James 09-24-2001 02:00 AM

Ouch . . .
 
An off the hip opinion from a guys point of view is that he was friends with you because he wanted to be more than friends. His blowing you off now just shows he is being true to himself, he wanted something more from you and when it didn't develop he he found someone else. Obviously he classifies you as girlfriend or nothing . . . although it may be past the point of it ever working out for you two on that level.

He didn't want to be "that guy" . . .

Where do you stand, you say you love him with all your heart, but does that mean you would want to be dating him? Because it seems so in your post. Depending on how into this girl he is and how competitive you are comfortable being, you may want to tell him where you stand.

Looking back on what I have written it seems a little harsh if you are hurting . . . but it is truthful.

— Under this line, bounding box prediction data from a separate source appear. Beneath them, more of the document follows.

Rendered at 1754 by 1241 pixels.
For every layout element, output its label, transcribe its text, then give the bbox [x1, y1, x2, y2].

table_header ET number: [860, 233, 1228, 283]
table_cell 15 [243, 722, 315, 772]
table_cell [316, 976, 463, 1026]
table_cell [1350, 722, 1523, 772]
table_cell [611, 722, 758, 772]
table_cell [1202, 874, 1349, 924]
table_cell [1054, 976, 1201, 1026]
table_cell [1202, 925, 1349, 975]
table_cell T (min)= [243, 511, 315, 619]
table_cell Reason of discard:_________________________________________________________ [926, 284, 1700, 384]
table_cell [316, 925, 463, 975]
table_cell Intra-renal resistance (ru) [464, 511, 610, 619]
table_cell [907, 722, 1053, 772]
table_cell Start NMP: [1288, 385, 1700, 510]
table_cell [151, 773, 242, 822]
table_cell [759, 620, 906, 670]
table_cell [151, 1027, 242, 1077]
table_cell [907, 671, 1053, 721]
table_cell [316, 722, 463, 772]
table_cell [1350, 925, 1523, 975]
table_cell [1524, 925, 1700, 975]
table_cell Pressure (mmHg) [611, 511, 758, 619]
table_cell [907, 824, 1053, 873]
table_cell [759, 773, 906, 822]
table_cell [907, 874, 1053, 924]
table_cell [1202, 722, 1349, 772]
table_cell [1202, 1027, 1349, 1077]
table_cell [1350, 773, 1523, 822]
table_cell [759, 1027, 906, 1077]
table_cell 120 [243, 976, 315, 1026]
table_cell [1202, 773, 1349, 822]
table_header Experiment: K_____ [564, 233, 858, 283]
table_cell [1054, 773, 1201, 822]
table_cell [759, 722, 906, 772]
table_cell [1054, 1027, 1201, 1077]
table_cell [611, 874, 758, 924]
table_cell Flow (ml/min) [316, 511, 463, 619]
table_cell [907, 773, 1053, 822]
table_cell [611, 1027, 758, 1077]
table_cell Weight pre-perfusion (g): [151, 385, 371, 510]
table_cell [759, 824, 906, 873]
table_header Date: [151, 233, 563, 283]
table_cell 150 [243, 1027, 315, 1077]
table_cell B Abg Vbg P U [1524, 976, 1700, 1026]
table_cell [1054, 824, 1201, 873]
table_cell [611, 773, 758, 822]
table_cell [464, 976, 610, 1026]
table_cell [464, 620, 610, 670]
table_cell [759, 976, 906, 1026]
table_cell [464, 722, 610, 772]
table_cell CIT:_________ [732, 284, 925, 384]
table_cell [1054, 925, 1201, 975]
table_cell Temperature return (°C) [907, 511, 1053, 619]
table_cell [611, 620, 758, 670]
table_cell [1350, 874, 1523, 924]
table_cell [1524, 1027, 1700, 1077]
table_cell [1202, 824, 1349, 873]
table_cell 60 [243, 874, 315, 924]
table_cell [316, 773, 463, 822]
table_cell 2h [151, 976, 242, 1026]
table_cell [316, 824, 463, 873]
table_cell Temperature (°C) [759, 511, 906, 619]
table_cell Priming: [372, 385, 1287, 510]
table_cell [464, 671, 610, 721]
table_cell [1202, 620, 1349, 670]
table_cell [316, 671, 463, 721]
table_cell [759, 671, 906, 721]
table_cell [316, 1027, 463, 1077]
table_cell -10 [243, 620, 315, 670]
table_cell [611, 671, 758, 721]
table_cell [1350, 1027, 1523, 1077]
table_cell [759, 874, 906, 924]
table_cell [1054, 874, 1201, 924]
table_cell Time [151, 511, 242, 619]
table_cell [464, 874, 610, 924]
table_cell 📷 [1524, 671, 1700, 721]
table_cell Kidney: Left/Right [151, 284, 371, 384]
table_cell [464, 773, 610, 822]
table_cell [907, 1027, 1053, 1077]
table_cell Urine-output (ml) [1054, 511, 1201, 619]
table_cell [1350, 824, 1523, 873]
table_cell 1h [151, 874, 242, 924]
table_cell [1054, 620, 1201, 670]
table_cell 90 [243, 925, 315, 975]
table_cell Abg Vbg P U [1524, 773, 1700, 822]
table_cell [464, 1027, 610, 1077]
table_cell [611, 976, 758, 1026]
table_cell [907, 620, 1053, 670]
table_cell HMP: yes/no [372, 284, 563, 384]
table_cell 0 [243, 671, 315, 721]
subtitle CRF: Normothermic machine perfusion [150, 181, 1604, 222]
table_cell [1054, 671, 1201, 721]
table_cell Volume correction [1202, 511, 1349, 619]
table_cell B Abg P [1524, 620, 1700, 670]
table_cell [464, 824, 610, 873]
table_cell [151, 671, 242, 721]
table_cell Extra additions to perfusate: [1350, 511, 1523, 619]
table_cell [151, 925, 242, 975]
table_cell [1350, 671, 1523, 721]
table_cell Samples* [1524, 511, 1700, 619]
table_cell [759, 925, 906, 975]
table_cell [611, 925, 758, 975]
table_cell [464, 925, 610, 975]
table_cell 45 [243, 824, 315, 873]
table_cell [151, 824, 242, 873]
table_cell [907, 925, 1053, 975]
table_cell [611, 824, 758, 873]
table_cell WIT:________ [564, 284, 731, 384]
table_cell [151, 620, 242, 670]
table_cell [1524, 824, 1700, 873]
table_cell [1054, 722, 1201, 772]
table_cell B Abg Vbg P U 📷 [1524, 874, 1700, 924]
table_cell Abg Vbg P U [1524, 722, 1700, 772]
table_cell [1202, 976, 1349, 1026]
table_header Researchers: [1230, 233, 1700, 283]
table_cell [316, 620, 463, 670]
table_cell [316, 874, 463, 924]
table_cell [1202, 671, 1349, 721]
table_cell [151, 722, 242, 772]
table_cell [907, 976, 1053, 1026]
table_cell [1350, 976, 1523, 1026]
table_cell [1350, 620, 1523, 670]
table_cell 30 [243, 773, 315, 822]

I'm sorry that happened to you but you really need to be true to what you feel, if you "like" him you need to make it clear before he is too serious with the other girl, if you just want to be friends, your best bet is to be persistant without giving him attitude because he is now hurting you . . .

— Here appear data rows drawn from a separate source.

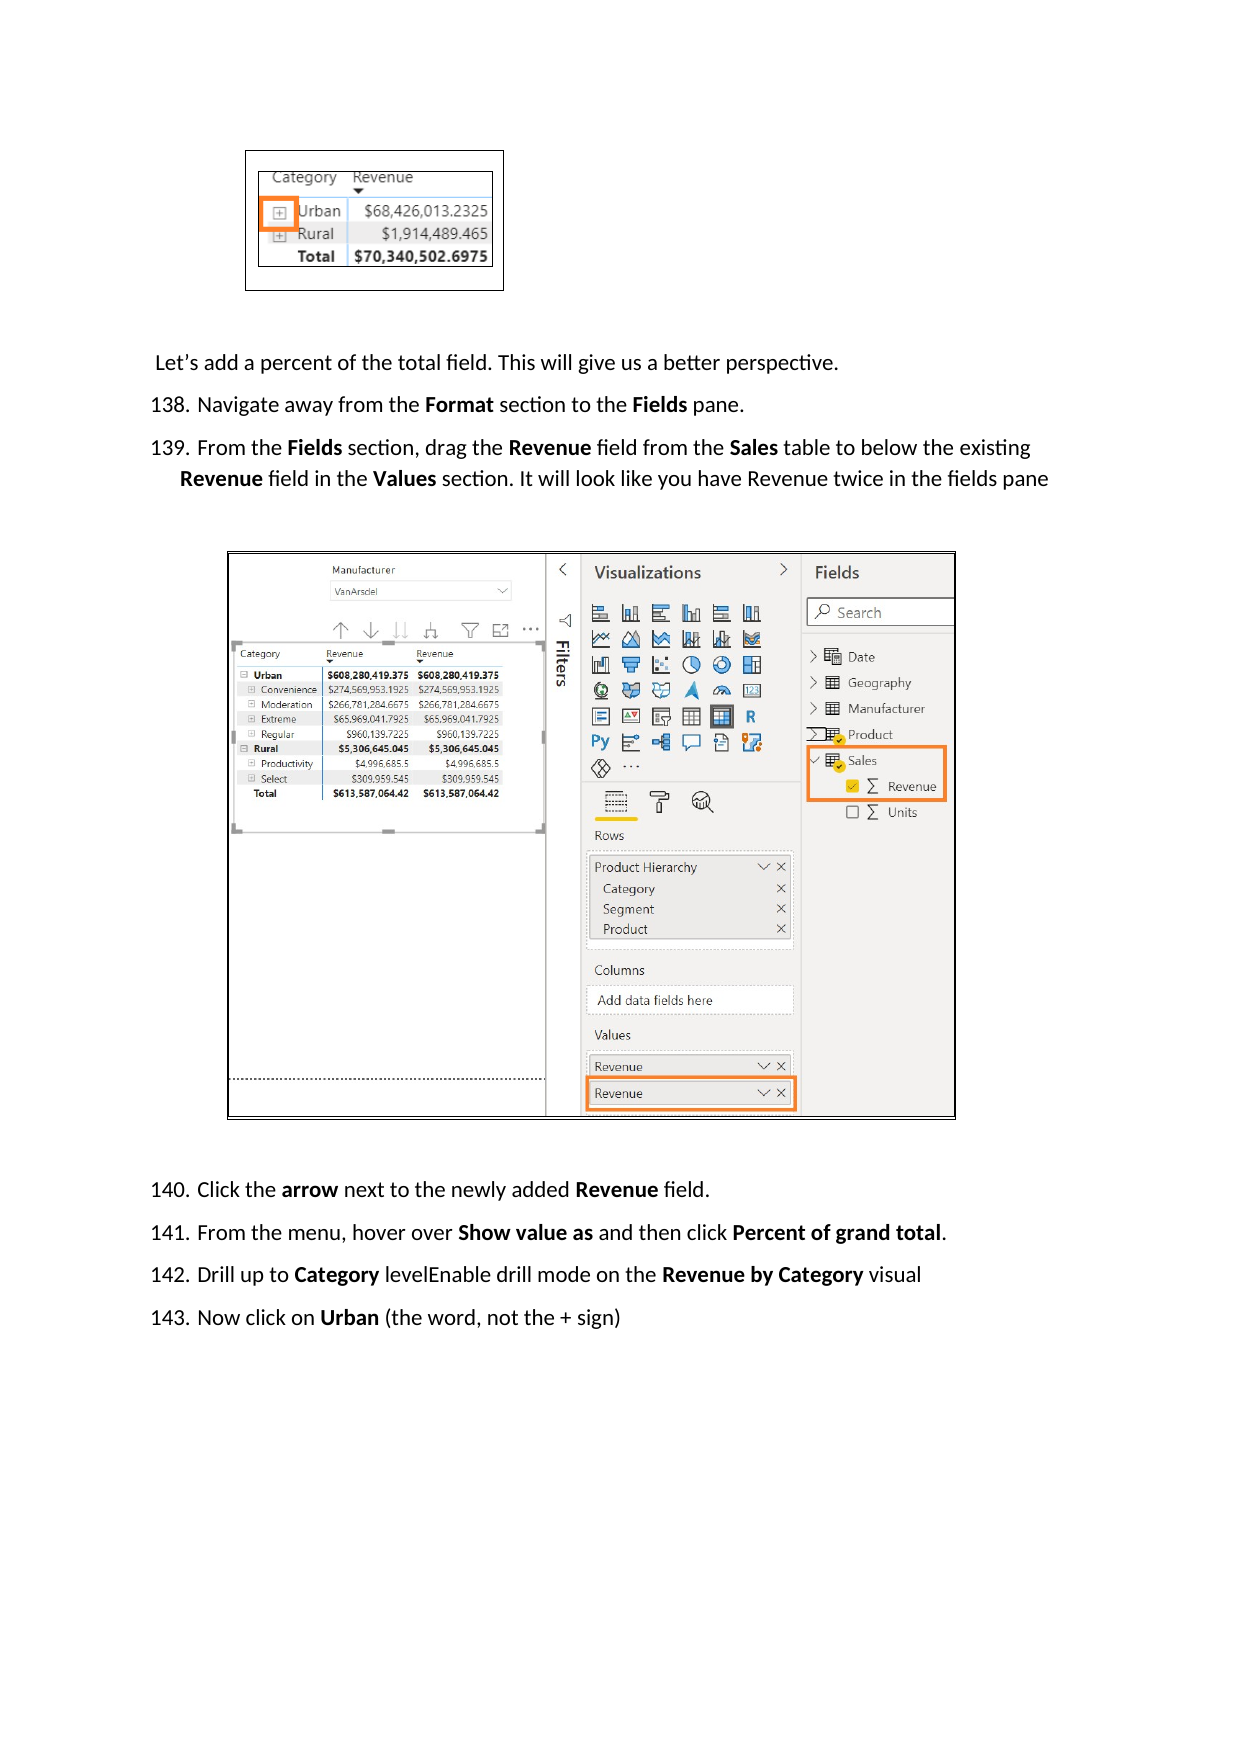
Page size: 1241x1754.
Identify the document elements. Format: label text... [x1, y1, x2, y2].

list Navigate away from the Format section to the Fields pane. [150, 391, 1121, 419]
list Now click on Urban (the word, not the + sign) [150, 1303, 1121, 1331]
picture [259, 172, 492, 266]
text Revenue field in the Values section. It will look like you have Revenue twice in the fields pane [180, 464, 1121, 492]
list From the Fields section, drag the Revenue field from the Sales table to below the existing [150, 433, 1121, 461]
list From the menu, hover over Show value as and then click Percent of grand total. [150, 1218, 1121, 1246]
list Click the arrow next to the newly added Revenue field. [150, 1175, 1121, 1203]
text Let’s add a percent of the total field. This will give us a better perspective. [155, 348, 1121, 376]
list Drill up to Category levelEnable drill mode on the Revenue by Category visual [150, 1260, 1121, 1288]
picture [229, 554, 954, 1116]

Although I keep thinking of a similar situation I have been in and I still really don't have time for the girl even though she called me a bunch of times . . .

Good luck:)

Jeff OTMG 09-24-2001 11:19 AM

Sparklii, one other thing that you need to consider. He now has an obligation to gain the trust of the new girlfriend. If he has discussed his past realtionship with you with the new gf she may have expressed a concern, call it jealousy if you will, to him about him associating with you. It is not at all uncommon. I have remained friends over the years with many past gf's, sometimes their husbands are not too happy about it although we may live thousands of miles away and I am nothing more than a friend. Do they feel threatened that I was part of their wifes life before they were around? I don't know. Some of the guys are cool with it, but many are not. On the other hand I have had gf's who do not wish me to have contact with old gf's, especially the single ones. If you put yourself in the situation you may understand it better. How would you feel if your new bf had his ex-gf calling him and wanting to talk and spend time together? Would you feel threatened by her? Would she be interupting any of your time with your new bf? It may be that you can rekindle the friendship once the new gf becomes more secure. Only time will tell.

The1calledTKE 09-24-2001 11:37 AM

I agree with Jeff. The other girl needs to trust him first. Maybe when she trust him more you can be friends again.

DeltAlum 09-24-2001 07:39 PM

Well, to expose these feet of clay...

I was in roughly that situation some years ago and reacted the same way the guy did.

Truth is, I think it was probably ego that caused it. Kinda like, "You did this to me, so now I have to prove that I'm tough and not talk to you." An eye for an eye. Of course, even thirty some years later, there's still this little tiny corner of my heart reserved for her.

The good news is that after all the heartache and brain damage, the first woman and I are pretty good friends, and I've been married to the second for over thirty years.

All's well that...well, you know.

Go figure.

SparkliiQTMTSU 09-25-2001 07:01 PM

Thanks you guys for all of your help. It's really going to suck not being able to be friends with him right now.:( But I just really hope that one day he will come back!!:) I guess thats all I can do now! but again Thanks!